When a pregnant gorilla goes into labor, her mate paces back and forth nearby.
He is alert, engaged, and fierce, ready to attack and destroy anyone or anything that may cause his female or his baby harm. As a mama gorilla labors, she knows it is safe to be as vulnerable as she is: her protector is there.
We human females aren’t all that different than our friends in the ape family. After all, we share about 98% of the same DNA. And as sentient mammals we’re hard-wired to take the matter of childbirth quite seriously, as we should: the survival of our species depends on it.
Females of all species enter what is likely to be the most vulnerable chapter of their adult lives when they conceive, grow, and deliver a baby. This is a time when hormones surge, when bodies transform, and where we can’t physically kick-butt in quite the same ways as before (let alone tie our own shoes).
Pregnancy, delivery, and child rearing are times where, despite our feminist philosophies, we find ourselves in our most vulnerable state, requiring protection and support more than ever before. That’s where a good “gorilla” comes in.
Now, a “gorilla” doesn’t need to be a husband, or a man at all. A gorilla can be a partner, a family, a community of friends, or a village.
Gorilla energy conveys the message: “Come hell or high water, I’ve got your back.”
Not in the, “Just call me if you need anything,” kind of way. More like, “I am right here, I’m not going anywhere, and I am already on it.”
The desire for a gorilla is natural.
A woman is biologically hard-wired to respond as if she may become pregnant – every time she has sex.
This is true even if she’s using contraception, even if she’s infertile, and even if she’s engaging in the kind of sexual practices that don’t carry the risk of pregnancy.
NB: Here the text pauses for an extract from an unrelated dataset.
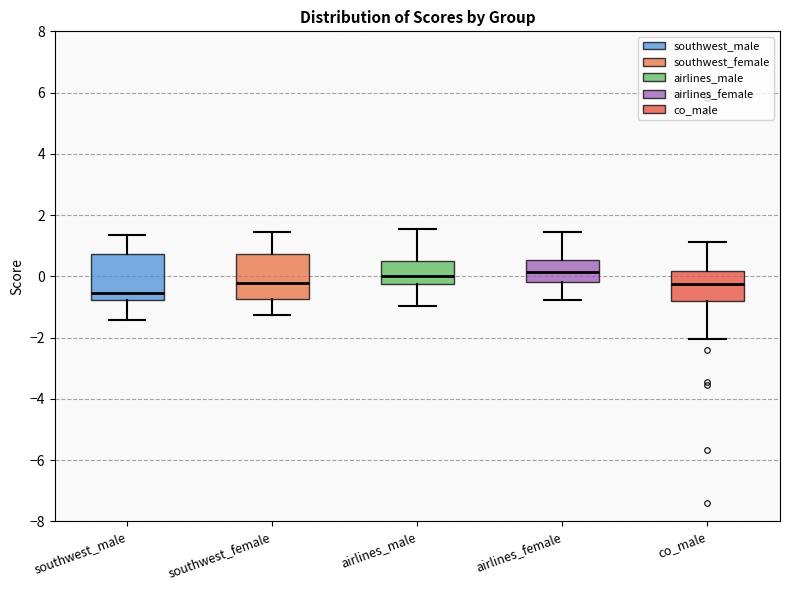

Where is the upper edge of the box for airlines_male on the y-axis? The values are not printed on the chart, so give them approximately, as read against the axis.

0.6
Contraception, oral sex, same-sex coupling, and other such practices have all helped us take control of our fertility, true, but it is still our biological hard wiring as women to feel that we may become pregnant when we engage in sexual activity.
It’s no wonder, then, that so many women – especially those with adrenal stress, burnout, and fatigue – don’t want sex.
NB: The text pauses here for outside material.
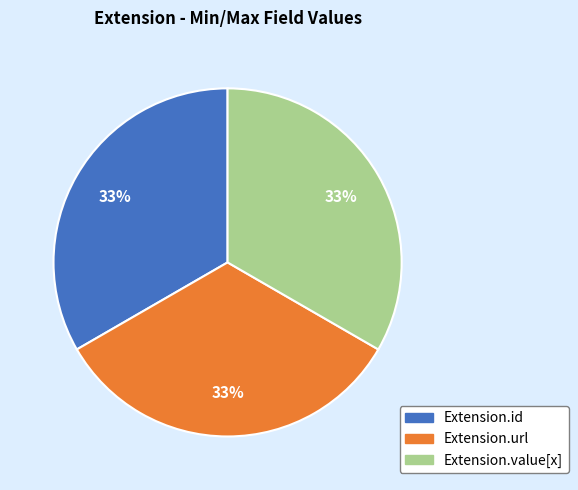

Does any single category account for the majority?

No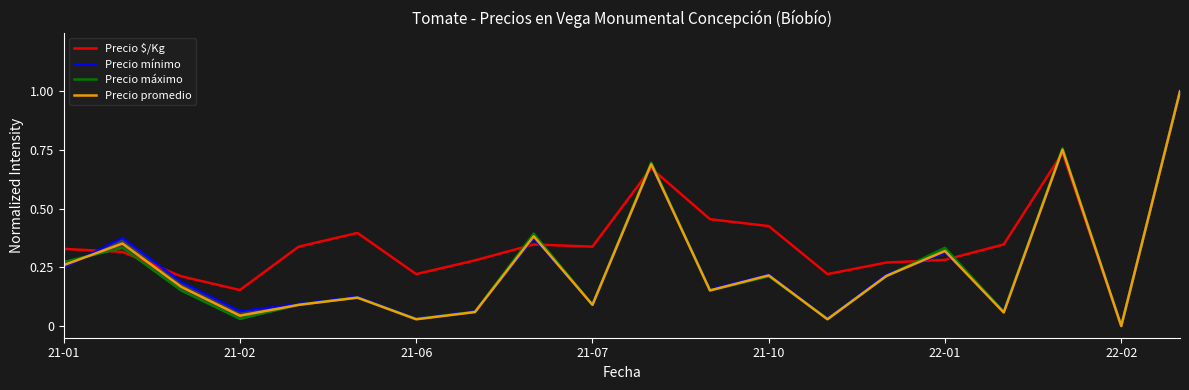

What is the highest value of the Precio $/Kg series?

1.0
If sex means a baby might follow, and if a woman is already beyond taxed with work, social obligations, and caring for another child (or manchild), her libido will ramp down. Our culture puts unrealistic standards on women for many things, including feminine beauty, being a spouse, and parenting. There are so many things that can stress a woman’s reserves – especially if she’s a mother already.
If a woman feels that her partner is a “bad gorilla” / if she feels like her partner doesn’t have her back, then she will want sex even less.
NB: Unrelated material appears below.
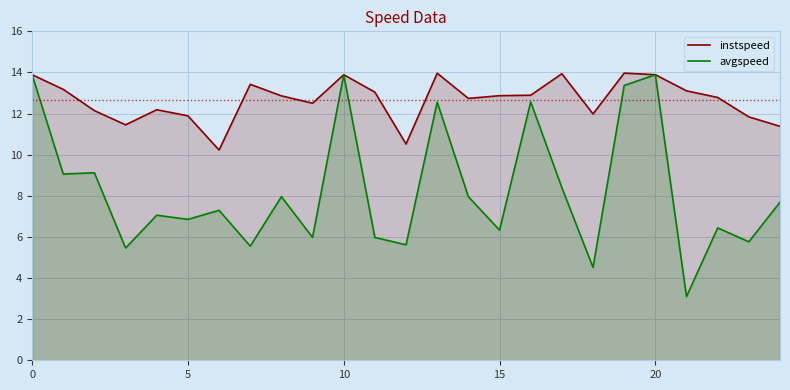

List the series in order of their overall mean, lowest first.

avgspeed, instspeed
Taking out the trash, doing the dishes, helping with the kids, picking up the dry cleaning (without her having to ask), and letting a woman sleep in on the weekends are all therefore acts of foreplay.
This is not metaphor: it’s biology.
Anything that conveys to a woman that she is safe, any act that shows her she doesn’t have to do it all herself, any confirmation that her “gorilla” has her back – these are all, biologically speaking, outrageously sexy and good for the survival of our species.
So, want a better relationship and sex life with the woman in your world? Channel your inner gorilla.